Even though chimps do not do this to the extent we upper apes do they do have the initial base of ethical treatment down pat. Family group not only matters to a great extent, but indeed determines the interaction between any number of individuals.
I guess what I'm trying to say in this mind addled mess is that we ain't so different from the other apes in our development of ethics.
It also means that our ethics will not be different whether we believe in a God or not. The religious absolute morals contained in so many religious texts are morals that were condensed from our natural behaviour and our cultural needs. The basic human ethic will always be part of our psyche with only slight culturally driven modifications.
By the by, the only reason culture influences our basic human ethic is population size. The larger and more anonymous the culture the more the society needs to modify and control the moral behaviour of its residents. Laws, laws, laws....
I now have a throbbing headache.
You're not being really objective about this are you?
jennyp, who endows you with your inalienable rights?Reality. The fact that I cannot function as a human being without them. And the fact that the type of society that supports life as a human cannot exist without them. Every historical example of societies working or not to sustain the flourishing of their inhabitants as humans has pointed to individual rights being essential for our survival.
???
You are confusing the process with the agent. The whole point of the comment is that the number of agents, as the number increases, impart cumulatively less and less individual influence on the process. It eventually gets to the point where the agent is irrelevant to the process aside from being just one of the undirected parts of the whole.
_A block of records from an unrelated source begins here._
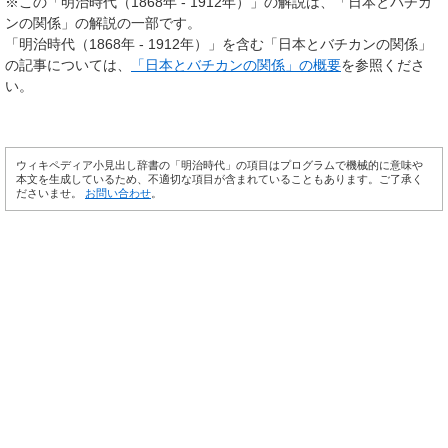
※この「明治時代（1868年 - 1912年）」の解説は、「日本とバチカ
ンの関係」の解説の一部です。
「明治時代（1868年 - 1912年）」を含む「日本とバチカンの関係」
の記事については、
「日本とバチカンの関係」の概要
を参照くださ
い。
ウィキペディア小見出し辞書の「明治時代」の項目はプログラムで機械的に意味や
本文を生成しているため、不適切な項目が含まれていることもあります。ご了承く
ださいませ。
お問い合わせ
。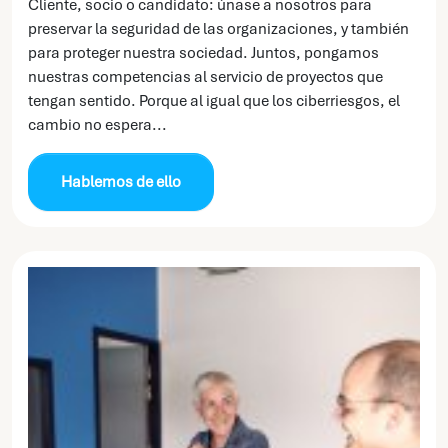
Cliente, socio o candidato: únase a nosotros para
preservar la seguridad de las organizaciones, y también
para proteger nuestra sociedad. Juntos, pongamos
nuestras competencias al servicio de proyectos que
tengan sentido. Porque al igual que los ciberriesgos, el
cambio no espera...
Hablemos de ello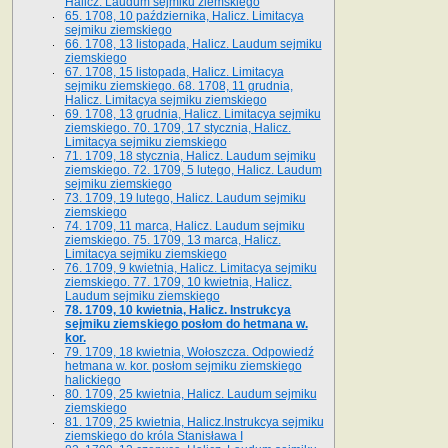
Halicz. Laudum sejmiku ziemskiego
65­. 1708, 10 października, Halicz. Limitacya
sejmiku ziemskiego
66. 1708, 13 listopada, Halicz. Laudum sejmiku
ziemskiego
67. 1708, 15 listopada, Halicz. Limitacya
sejmiku ziemskiego. 68. 1708, 11 grudnia,
Halicz. Limitacya sejmiku ziemskiego
69. 1708, 13 grudnia, Halicz. Limitacya sejmiku
ziemskiego. 70. 1709, 17 stycznia, Halicz.
Limitacya sejmiku ziemskiego
71. 1709, 18 stycznia, Halicz. Laudum sejmiku
ziemskiego. 72. 1709, 5 lutego, Halicz. Laudum
sejmiku ziemskiego
73. 1709, 19 lutego, Halicz. Laudum sejmiku
ziemskiego
74. 1709, 11 marca, Halicz. Laudum sejmiku
ziemskiego. 75. 1709, 13 marca, Halicz.
Limitacya sejmiku ziemskiego
76. 1709, 9 kwietnia, Halicz. Limitacya sejmiku
ziemskiego. 77. 1709, 10 kwietnia, Halicz.
Laudum sejmiku ziemskiego
78. 1709, 10 kwietnia, Halicz. Instrukcya
sejmiku ziemskiego posłom do hetmana w.
kor.
79. 1709, 18 kwietnia, Wołoszcza. Odpowiedź
hetmana w. kor. posłom sejmiku ziemskiego
halickiego
80. 1709, 25 kwietnia, Halicz. Laudum sejmiku
ziemskiego
81. 1709, 25 kwietnia, Halicz.Instrukcya sejmiku
ziemskiego do króla Stanisława I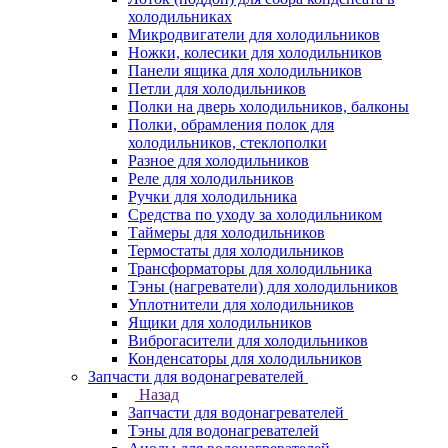
холодильниках
Микродвигатели для холодильников
Ножки, колесики для холодильников
Панели ящика для холодильников
Петли для холодильников
Полки на дверь холодильников, балконы
Полки, обрамления полок для
холодильников, стеклополки
Разное для холодильников
Реле для холодильников
Ручки для холодильника
Средства по уходу за холодильником
Таймеры для холодильников
Термостаты для холодильников
Трансформаторы для холодильника
Тэны (нагреватели) для холодильников
Уплотнители для холодильников
Ящики для холодильников
Виброгасители для холодильников
Конденсаторы для холодильников
Запчасти для водонагревателей
Назад
Запчасти для водонагревателей
Тэны для водонагревателей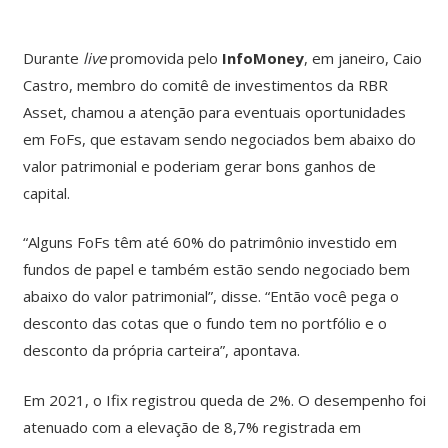
Durante
live
promovida pelo
InfoMoney
, em janeiro, Caio
Castro, membro do comitê de investimentos da RBR
Asset, chamou a atenção para eventuais oportunidades
em FoFs, que estavam sendo negociados bem abaixo do
valor patrimonial e poderiam gerar bons ganhos de
capital.
“Alguns FoFs têm até 60% do patrimônio investido em
fundos de papel e também estão sendo negociado bem
abaixo do valor patrimonial”, disse. “Então você pega o
desconto das cotas que o fundo tem no portfólio e o
desconto da própria carteira”, apontava.
Em 2021, o Ifix registrou queda de 2%. O desempenho foi
atenuado com a elevação de 8,7% registrada em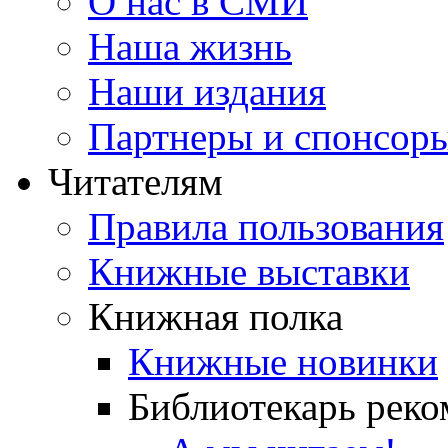
О нас в СМИ
Наша жизнь
Наши издания
Партнеры и спонсор
Читателям
Правила пользования
Книжные выставки
Книжная полка
Книжные новинки
Библиотекарь реко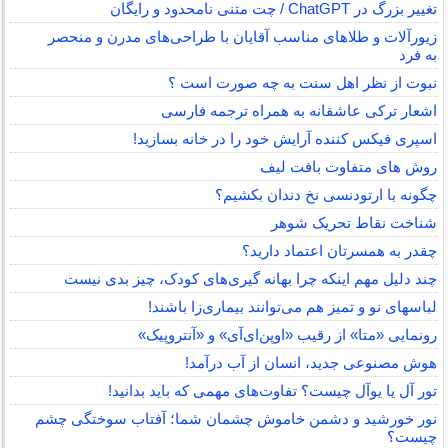
تغییر بزرگ در ChatGPT / چت متنی نامحدود و رایگان
زیورآلات و طلاهای مناسب آقایان با طراحی‌های مدرن و منحصر
به فرد
نبوت از نظر اهل سنت به چه صورت است ؟
اشعار ترکی عاشقانه به همراه ترجمه فارسی
اسپری فیکس کننده آرایش خود را در خانه بسازید!
روش های متفاوت بافت لیف
چگونه با ارتودنسی نخ دندان بکشیم؟
شناخت نقاط تحریک شوهر
چقدر به همسرتان اعتماد دارید؟
چند دلیل مهم اینکه چرا بهانه گیری‌های کودک، چیز بدی نیست
لباس‎های نو و تمیز هم می‌توانند بیماری‌زا باشند!
رونمایی «متا» از رقیب «اوپن‌ای‌آی» و «آنتروپیک»
هوش مصنوعی جدید، انسان از آب درآمد!
تور آل یا یوآل چیست؟ تفاوت‌های مهمی که باید بدانید!
نور خورشید و دشمن خاموش چشمان شما؛ آفتاب سوختگی چشم
چیست؟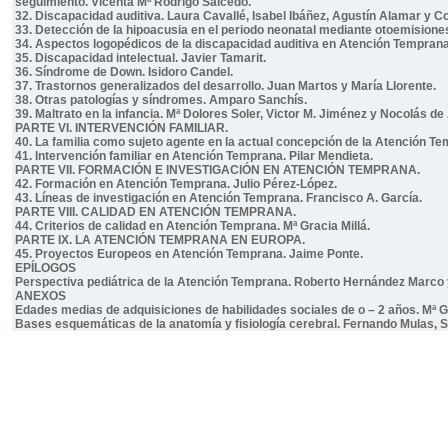
seguimiento. Vicenta Mª Rodrigo Salcedo.
32. Discapacidad auditiva. Laura Cavallé, Isabel Ibáñez, Agustín Alamar y C
33. Detección de la hipoacusia en el periodo neonatal mediante otoemisione
34. Aspectos logopédicos de la discapacidad auditiva en Atención Temprana.
35. Discapacidad intelectual. Javier Tamarit.
36. Síndrome de Down. Isidoro Candel.
37. Trastornos generalizados del desarrollo. Juan Martos y María Llorente.
38. Otras patologías y síndromes. Amparo Sanchís.
39. Maltrato en la infancia. Mª Dolores Soler, Victor M. Jiménez y Nocolás de 
PARTE VI. INTERVENCIÓN FAMILIAR.
40. La familia como sujeto agente en la actual concepción de la Atención 
41. Intervención familiar en Atención Temprana. Pilar Mendieta.
PARTE VII. FORMACIÓN E INVESTIGACIÓN EN ATENCIÓN TEMPRANA.
42. Formación en Atención Temprana. Julio Pérez-López.
43. Líneas de investigación en Atención Temprana. Francisco A. García.
PARTE VIII. CALIDAD EN ATENCIÓN TEMPRANA.
44. Criterios de calidad en Atención Temprana. Mª Gracia Millá.
PARTE IX. LA ATENCIÓN TEMPRANA EN EUROPA.
45. Proyectos Europeos en Atención Temprana. Jaime Ponte.
EPÍLOGOS
Perspectiva pediátrica de la Atención Temprana. Roberto Hernández Marco 
ANEXOS
Edades medias de adquisiciones de habilidades sociales de o – 2 años. Mª G
Bases esquemáticas de la anatomía y fisiología cerebral. Fernando Mulas, 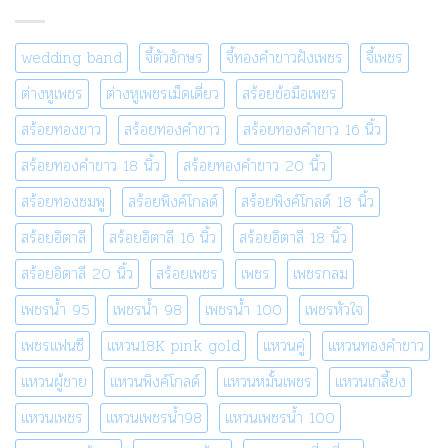
wedding band
จี้ตัวอักษร
จี้ทองคำขาวฝังเพชร
จี้เพชร
ต่างหูเพชร
ต่างหูเพชรเม็ดเดี่ยว
สร้อยข้อมือเพชร
สร้อยทองขาว
สร้อยทองคำขาว
สร้อยทองคำขาว 16 นิ้ว
สร้อยทองคำขาว 18 นิ้ว
สร้อยทองคำขาว 20 นิ้ว
สร้อยทองชมพู
สร้อยพิงค์โกลด์
สร้อยพิงค์โกลด์ 18 นิ้ว
สร้อยอิตาลี
สร้อยอิตาลี 16 นิ้ว
สร้อยอิตาลี 18 นิ้ว
สร้อยอิตาลี 20 นิ้ว
สร้อยเพชร
เพชร
เพชรกลม
เพชรน้ำ 95
เพชรน้ำ 98
เพชรน้ำ 100
เพชรหัวใจ
เพชรแฟนซี
แหวน18K pink gold
แหวนคู่
แหวนทองคำขาว
แหวนผู้ชาย
แหวนพิงค์โกลด์
แหวนหมั้นเพชร
แหวนเกลี้ยง
แหวนเพชร
แหวนเพชรน้ำ98
แหวนเพชรน้ำ 100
O horrible man! By linking together the concepts inherent in both free market capitalism and undirected evolution, you are forcing the creationists to face some very uncomfortable thoughts about what it means to be a conservative.
"It is better to die for an idea that will live, than to live for an idea that will die."
Uh-oh, another your-brain-on-creationism candidate! :-)
Methinks thou doest presume too much.
Science is not afraid of ID or creationism. Scientists spend a great deal of time trying to eliminate extraneous effects from corrupting the outcomes of experiments. ID and creationism are simply some of those possible extraneous effects. Should they get special dispensation and be allowed to colour not only the results but the process of science?
Methinks not young buddy.
So much for Freedom, eh mullah conspiritor?
But not in groups?
I hope no one else said this, it wouldn't be as funny as mine.